**Task to complete:**
In the listing below, how many lines include "развити"? Give the number and no other text.

-- Extracted material follows --

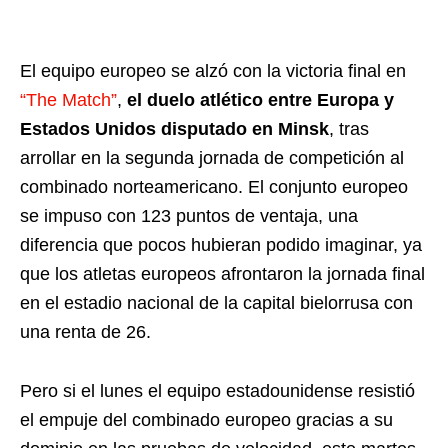
El equipo europeo se alzó con la victoria final en
“The Match”
,
el duelo atlético entre Europa y
Estados Unidos disputado en Minsk
, tras
arrollar en la segunda jornada de competición al
combinado norteamericano. El conjunto europeo
se impuso con 123 puntos de ventaja, una
diferencia que pocos hubieran podido imaginar, ya
que los atletas europeos afrontaron la jornada final
en el estadio nacional de la capital bielorrusa con
una renta de 26.
Pero si el lunes el equipo estadounidense resistió
el empuje del combinado europeo gracias a su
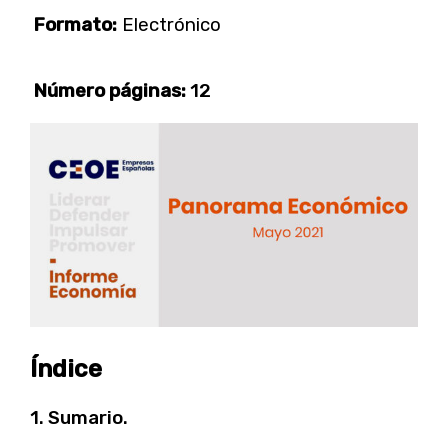
Formato:
Electrónico
Número páginas:
12
Índice
1. Sumario.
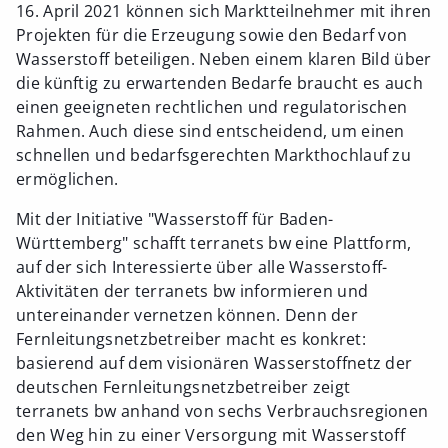
16. April 2021 können sich Marktteilnehmer mit ihren
Projekten für die Erzeugung sowie den Bedarf von
Wasserstoff beteiligen. Neben einem klaren Bild über
die künftig zu erwartenden Bedarfe braucht es auch
einen geeigneten rechtlichen und regulatorischen
Rahmen. Auch diese sind entscheidend, um einen
schnellen und bedarfsgerechten Markthochlauf zu
ermöglichen.
Mit der Initiative "Wasserstoff für Baden-
Württemberg" schafft terranets bw eine Plattform,
auf der sich Interessierte über alle Wasserstoff-
Aktivitäten der terranets bw informieren und
untereinander vernetzen können. Denn der
Fernleitungsnetzbetreiber macht es konkret:
basierend auf dem visionären Wasserstoffnetz der
deutschen Fernleitungsnetzbetreiber zeigt
terranets bw anhand von sechs Verbrauchsregionen
den Weg hin zu einer Versorgung mit Wasserstoff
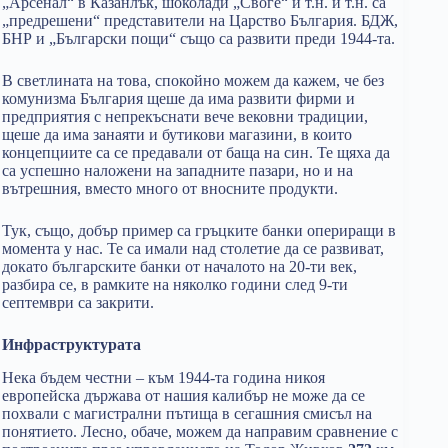
„Арсенал“ в Казанлък, шоколади „Своге“ и т.н. и т.н. са
„предрешени“ представители на Царство България. БДЖ,
БНР и „Български пощи“ също са развити преди 1944-та.
В светлината на това, спокойно можем да кажем, че без
комунизма България щеше да има развити фирми и
предприятия с непрекъснати вече вековни традиции,
щеше да има занаяти и бутикови магазини, в които
концепциите са се предавали от баща на син. Те щяха да
са успешно наложени на западните пазари, но и на
вътрешния, вместо много от вносните продукти.
Тук, също, добър пример са гръцките банки опериращи в
момента у нас. Те са имали над столетие да се развиват,
докато българските банки от началото на 20-ти век,
разбира се, в рамките на няколко години след 9-ти
септември са закрити.
Инфраструктурата
Нека бъдем честни – към 1944-та година никоя
европейска държава от нашия калибър не може да се
похвали с магистрални пътища в сегашния смисъл на
понятието. Лесно, обаче, можем да направим сравнение с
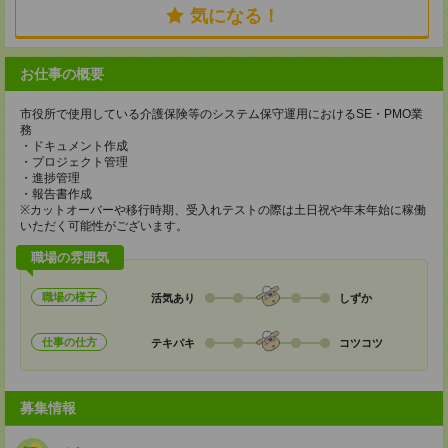
気になる！
お仕事の概要
市役所で使用している介護保険等のシステム保守運用におけるSE・PMO業
務
・ドキュメント作成
・プロジェクト管理
・進捗管理
・報告書作成
※カットオーバーや移行時期、受入れテストの際は土日祝や年末年始に稼働
いただく可能性がございます。
職場の雰囲気
職場の様子
活気あり
しずか
仕事の仕方
テキパキ
コツコツ
募集情報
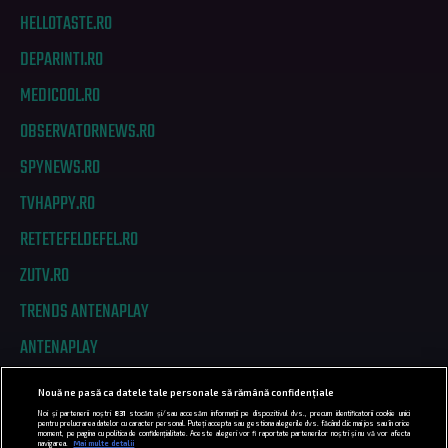
HELLOTASTE.RO
DEPARINTI.RO
MEDICOOL.RO
OBSERVATORNEWS.RO
SPYNEWS.RO
TVHAPPY.RO
RETETEFELDEFEL.RO
ZUTV.RO
TRENDS ANTENAPLAY
ANTENAPLAY
Nouă ne pasă ca datele tale personale să rămână confidențiale
PRIVACY
Noi și partenerii noștri
831
stocăm și/sau accesăm informații pe dispozitivul dvs., precum identificatorii cookie unici
pentru prelucrarea datelor cu caracter personal. Puteți accepta sau gestiona alegerile dvs. făcând clic mai jos sau în orice
moment, pe pagina cu politica de confidențialitate. Aceste alegeri vor fi raportate partenerilor noștri și nu vă vor afecta
COD DEONTOLOGIC
navigarea.
Mai multe detalii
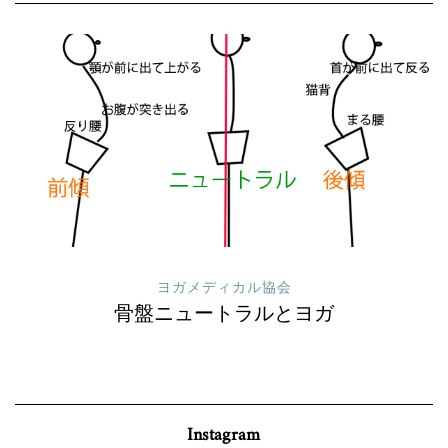
ヨガメディカル協会
読んで
骨盤ニュートラルとヨガ
調身・調
Instagram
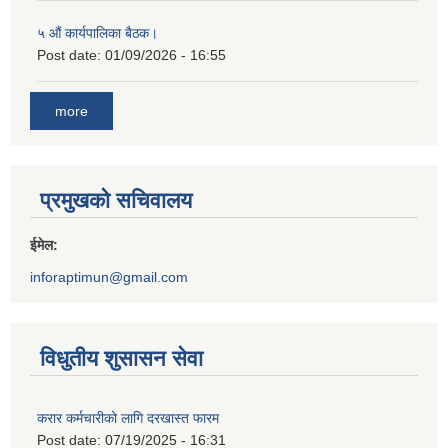
५ औं कार्यपालिका बैठक।
Post date:
01/09/2026 - 16:55
more
प्रमुखको सचिवालय
ईमेल:
inforaptimun@gmail.com
विधुतीय शुसासन सेवा
करार कर्मचारीको लागि दरखास्त फारम
Post date:
07/19/2025 - 16:31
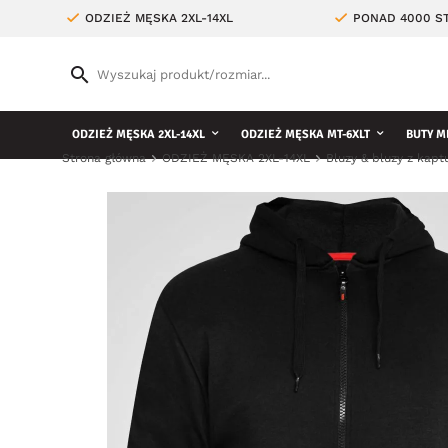
ODZIEŻ MĘSKA 2XL-14XL
PONAD 4000 ST
ODZIEŻ MĘSKA 2XL-14XL
ODZIEŻ MĘSKA MT-6XLT
BUTY M
Strona główna
ODZIEŻ MĘSKA 2XL-14XL
Bluzy & bluzy z kap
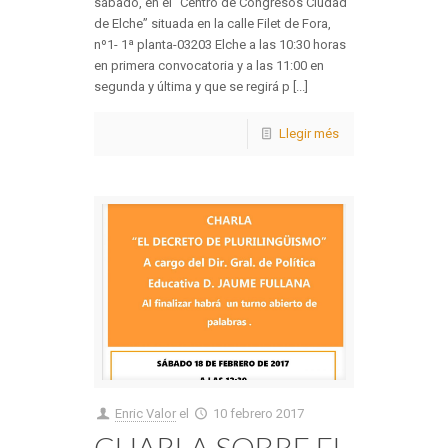
sábado, en el “Centro de Congresos Ciudad
de Elche” situada en la calle Filet de Fora,
nº1- 1ª planta-03203 Elche a las 10:30 horas
en primera convocatoria y a las 11:00 en
segunda y última y que se regirá p [...]
Llegir més
Enric Valor
el
10 febrero 2017
CHARLA SOBRE EL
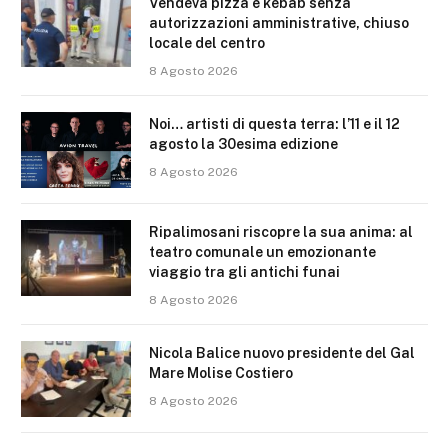
Vendeva pizza e kebab senza
autorizzazioni amministrative, chiuso
locale del centro
8 Agosto 2026
Noi… artisti di questa terra: l’11 e il 12
agosto la 30esima edizione
8 Agosto 2026
Ripalimosani riscopre la sua anima: al
teatro comunale un emozionante
viaggio tra gli antichi funai
8 Agosto 2026
Nicola Balice nuovo presidente del Gal
Mare Molise Costiero
8 Agosto 2026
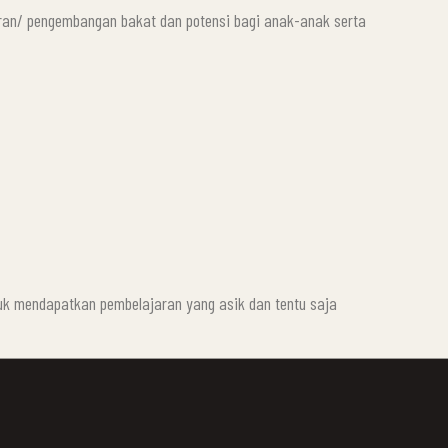
ran/ pengembangan bakat dan potensi bagi anak-anak serta
tuk mendapatkan pembelajaran yang asik dan tentu saja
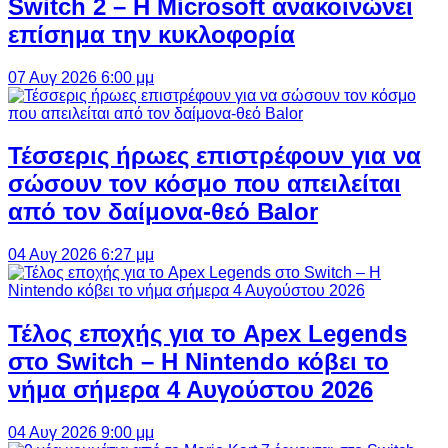
Switch 2 – Η Microsoft ανακοινώνει
επίσημα την κυκλοφορία
07 Αυγ 2026 6:00 μμ
Τέσσερις ήρωες επιστρέφουν για να
σώσουν τον κόσμο που απειλείται
από τον δαίμονα-θεό Balor
04 Αυγ 2026 6:27 μμ
Τέλος εποχής για το Apex Legends
στο Switch – Η Nintendo κόβει το
νήμα σήμερα 4 Αυγούστου 2026
04 Αυγ 2026 9:00 μμ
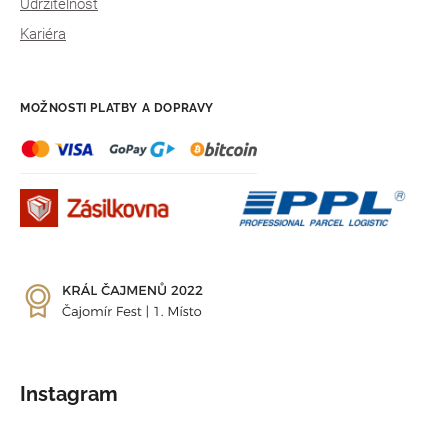
Udržitelnost
Kariéra
MOŽNOSTI PLATBY A DOPRAVY
Instagram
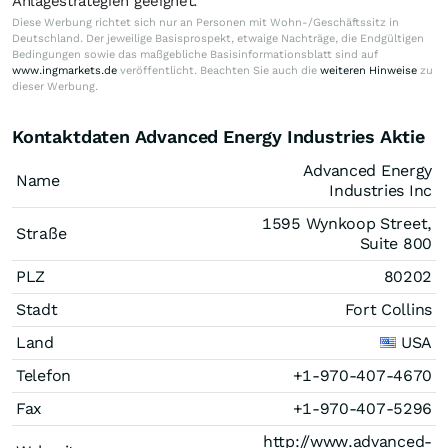
Anlagestrategien geeignet.
Diese Werbung richtet sich nur an Personen mit Wohn-/Geschäftssitz in
Deutschland. Der jeweilige Basisprospekt, etwaige Nachträge, die Endgültigen
Bedingungen sowie das maßgebliche Basisinformationsblatt sind auf
www.ingmarkets.de
veröffentlicht. Beachten Sie auch die
weiteren Hinweise
zu
dieser Werbung.
Kontaktdaten Advanced Energy Industries Aktie
Advanced Energy
Name
Industries Inc
1595 Wynkoop Street,
Straße
Suite 800
PLZ
80202
Stadt
Fort Collins
Land
USA
Telefon
+1-970-407-4670
Fax
+1-970-407-5296
http://www.advanced-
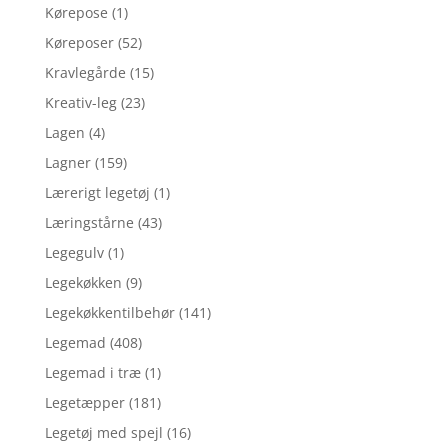
Kørepose
(1)
Køreposer
(52)
Kravlegårde
(15)
Kreativ-leg
(23)
Lagen
(4)
Lagner
(159)
Lærerigt legetøj
(1)
Læringstårne
(43)
Legegulv
(1)
Legekøkken
(9)
Legekøkkentilbehør
(141)
Legemad
(408)
Legemad i træ
(1)
Legetæpper
(181)
Legetøj med spejl
(16)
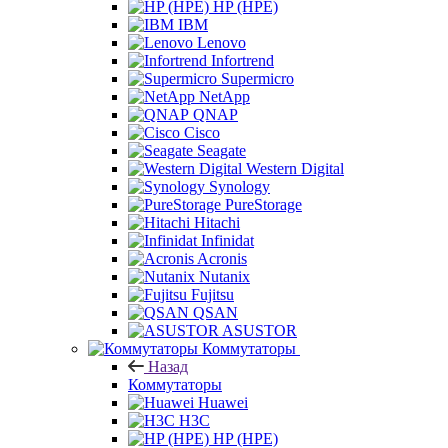
HP (HPE)
IBM
Lenovo
Infortrend
Supermicro
NetApp
QNAP
Cisco
Seagate
Western Digital
Synology
PureStorage
Hitachi
Infinidat
Acronis
Nutanix
Fujitsu
QSAN
ASUSTOR
Коммутаторы
Назад
Коммутаторы
Huawei
H3C
HP (HPE)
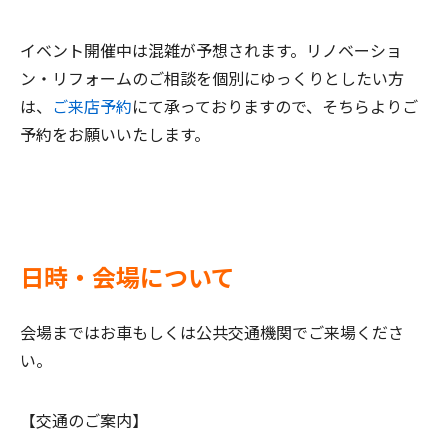
イベント開催中は混雑が予想されます。リノベーショ
ン・リフォームのご相談を個別にゆっくりとしたい方
は、
ご来店予約
にて承っておりますので、そちらよりご
予約をお願いいたします。
日時・会場について
会場まではお車もしくは公共交通機関でご来場くださ
い。
【交通のご案内】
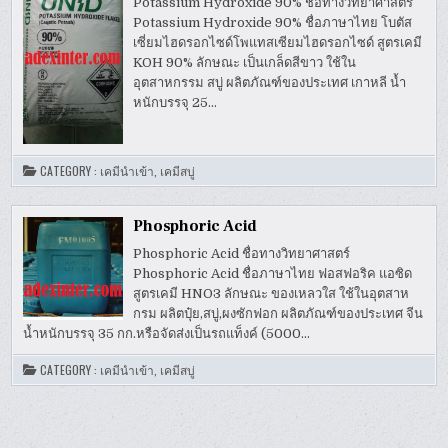
Potassium Hydroxide 90% ชื่อทางวิทยาศาสตร์
Potassium Hydroxide 90% ชื่อภาษาไทย โบตัส
เซี่ยมไฮดรอกไซด์โพแทสเซียมไฮดรอกไซด์ สูตรเคมี
KOH 90% ลักษณะ เป็นเกล็ดสีขาว ใช้ใน
อุตสาหกรรม สบู่ ผลิตภัณฑ์ของประเทศ เกาหลี น้ำ
หนักบรรจุ 25…
CATEGORY :
เคมีนำเข้า
,
เคมีสบู่
Phosphoric Acid
Phosphoric Acid ชื่อทางวิทยาศาสตร์
Phosphoric Acid ชื่อภาษาไทย ฟอสฟอริค แอซิด
สูตรเคมี HNO3 ลักษณะ ของเหลวใส ใช้ในอุตสาห
กรม ผลิตปุ๋ย,สบู่,ผงซักฟอก ผลิตภัณฑ์ของประเทศ จีน
น้ำหนักบรรจุ 35 กก.หรือจัดส่งเป็นรถแท็งค์ (5000…
CATEGORY :
เคมีนำเข้า
,
เคมีสบู่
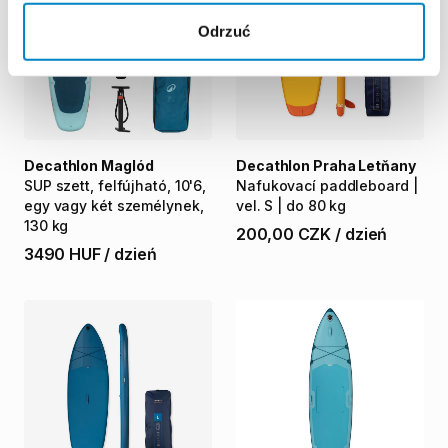
Odrzuć
Decathlon Maglód
Decathlon Praha Letňany
SUP
szett
​,​
felfújható
​,​
10'6
​,​
Nafukovací
paddleboard
|
egy
vagy
két
személynek
​,​
vel.
S
|
do
80
kg
130
kg
200,00 CZK
/
dzień
3490 HUF
/
dzień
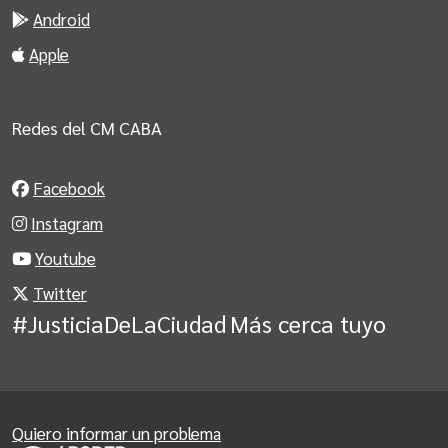
Android
Apple
Redes del CM CABA
Facebook
Instagram
Youtube
Twitter
#JusticiaDeLaCiudad
Más cerca tuyo
Quiero informar un problema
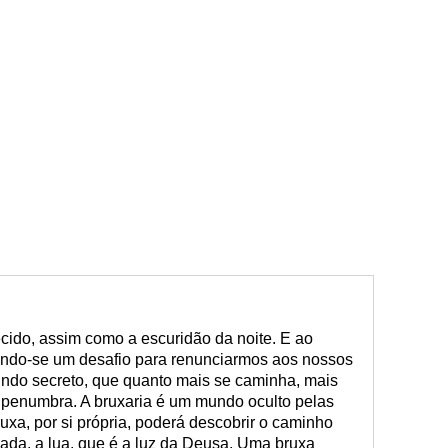
ido, assim como a escuridão da noite. E ao
ndo-se um desafio para renunciarmos aos nossos
do secreto, que quanto mais se caminha, mais
a penumbra. A bruxaria é um mundo oculto pelas
uxa, por si própria, poderá descobrir o caminho
liada, a lua, que é a luz da Deusa. Uma bruxa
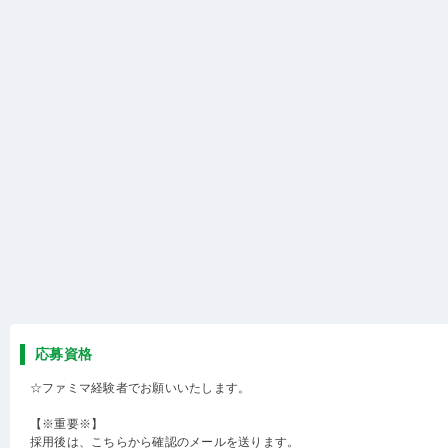
応募資格
☆ファミマ経験者でお願いいたします。
【※重要※】
採用後は、こちらから確認のメールを送ります。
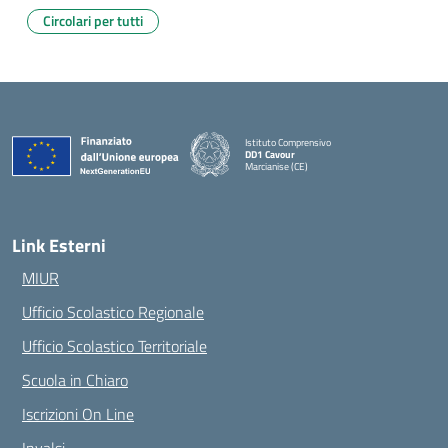
Circolari per tutti
Istituto Comprensivo
DD1 Cavour
Marcianise (CE)
— Visita la pagina iniziale della scuola
Link Esterni
MIUR
Ufficio Scolastico Regionale
Ufficio Scolastico Territoriale
Scuola in Chiaro
Iscrizioni On Line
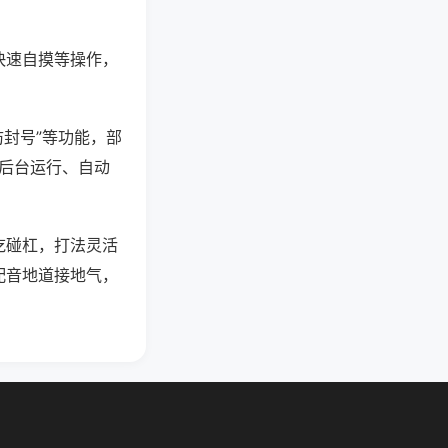
快速自摸等操作，
防封号”等功能，部
过后台运行、自动
吃碰杠，打法灵活
配音地道接地气，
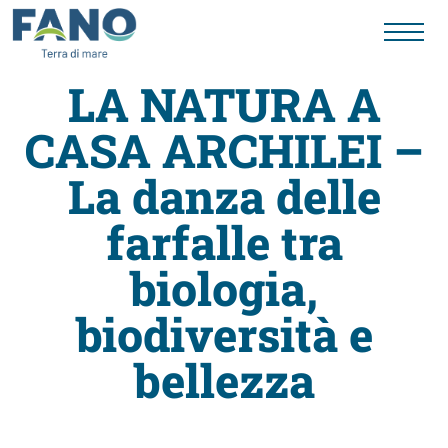
LA NATURA A
CASA ARCHILEI –
Fano
La danza delle
Visit
farfalle tra
Card
biologia,
biodiversità e
Cose
bellezza
da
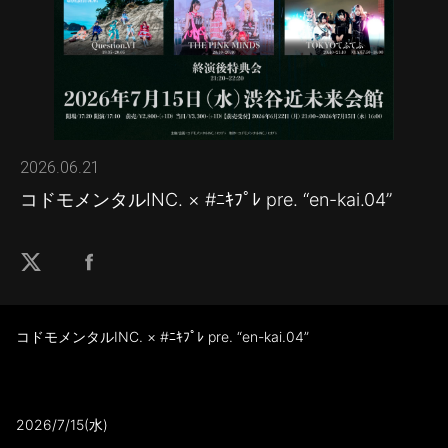
2026.06.21
コドモメンタルINC. × #ﾆｷﾌﾟﾚ pre. “en-kai.04”
コドモメンタルINC. × #ﾆｷﾌﾟﾚ pre. “en-kai.04”
2026/7/15(水)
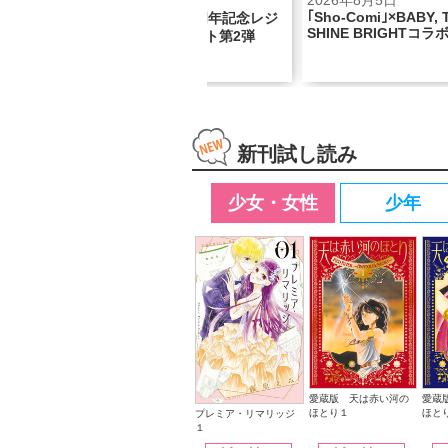
2026年8月5日
2026年8月5日
｢Sho-Comi｣×BABY, THE STARS
念レジ
『看護助手のナナちゃ
SHINE BRIGHTコラボ号！
弾
話記念巻頭カラー!!
新刊試し読み
少女・女性
少年
愛蔵版 天は赤い河の
愛蔵
ほとり１
ほと
プレミア・リマリッジ
１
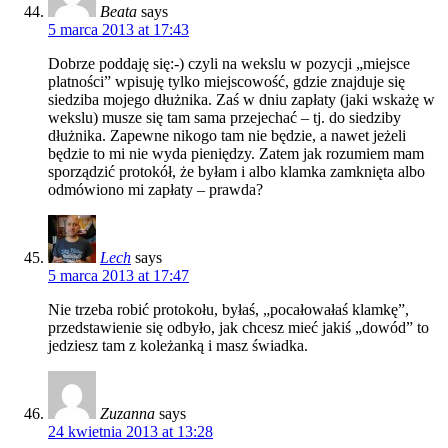
Beata
says
5 marca 2013 at 17:43
Dobrze poddaję się:-) czyli na wekslu w pozycji „miejsce
platności” wpisuję tylko miejscowość, gdzie znajduje się
siedziba mojego dłużnika. Zaś w dniu zapłaty (jaki wskażę w
wekslu) musze się tam sama przejechać – tj. do siedziby
dłużnika. Zapewne nikogo tam nie będzie, a nawet jeżeli
będzie to mi nie wyda pieniędzy. Zatem jak rozumiem mam
sporządzić protokół, że byłam i albo klamka zamknięta albo
odmówiono mi zapłaty – prawda?
Lech
says
5 marca 2013 at 17:47
Nie trzeba robić protokołu, byłaś, „pocałowałaś klamkę”,
przedstawienie się odbyło, jak chcesz mieć jakiś „dowód” to
jedziesz tam z koleżanką i masz świadka.
Zuzanna
says
24 kwietnia 2013 at 13:28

-- Extracted material concluded --

**Response to this task:**
2